DIRECTIONS:
When a line in the entries below contains the word "Severance", copy that line.

◇ ◇ ◇ ◇ ◇

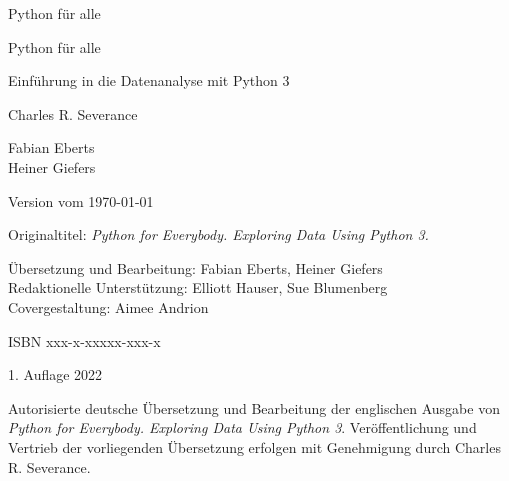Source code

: 
\begin{titlepage}
\begin{center}
\vspace*{15mm}

\sffamily
\LARGE
Python für alle

\end{center}
\end{titlepage}


\cleardoublepage
\thispagestyle{plain}

\begin{center}
\vspace*{15mm}

\sffamily
\LARGE
Python für alle

\large
Einführung in die Datenanalyse mit Python 3

\vspace{15mm}

\large
Charles R. Severance

\vspace{20mm}

\normalsize
Fabian Eberts\\
Heiner Giefers

\vspace{105mm}

\normalsize
Version vom \today

\end{center}

\normalsize
\normalfont


\clearpage
\thispagestyle{plain}

Originaltitel: \textit{Python for Everybody. Exploring Data Using Python 3.}
\bigskip

Übersetzung und Bearbeitung: Fabian Eberts, Heiner Giefers\\
Redaktionelle Unterstützung: Elliott Hauser, Sue Blumenberg\\
Covergestaltung: Aimee Andrion
\bigskip

ISBN xxx-x-xxxxx-xxx-x
\bigskip

1. Auflage 2022

Autorisierte deutsche Übersetzung und Bearbeitung der englischen Ausgabe von \textit{Python for Everybody. Exploring Data Using Python 3}. Veröffentlichung und Vertrieb der vorliegenden Übersetzung erfolgen mit Genehmigung durch Charles R. Severance.
\bigskip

◇ ◇ ◇ ◇ ◇

ANSWER TO THIS PROBLEM:
Charles R. Severance
Autorisierte deutsche Übersetzung und Bearbeitung der englischen Ausgabe von \textit{Python for Everybody. Exploring Data Using Python 3}. Veröffentlichung und Vertrieb der vorliegenden Übersetzung erfolgen mit Genehmigung durch Charles R. Severance.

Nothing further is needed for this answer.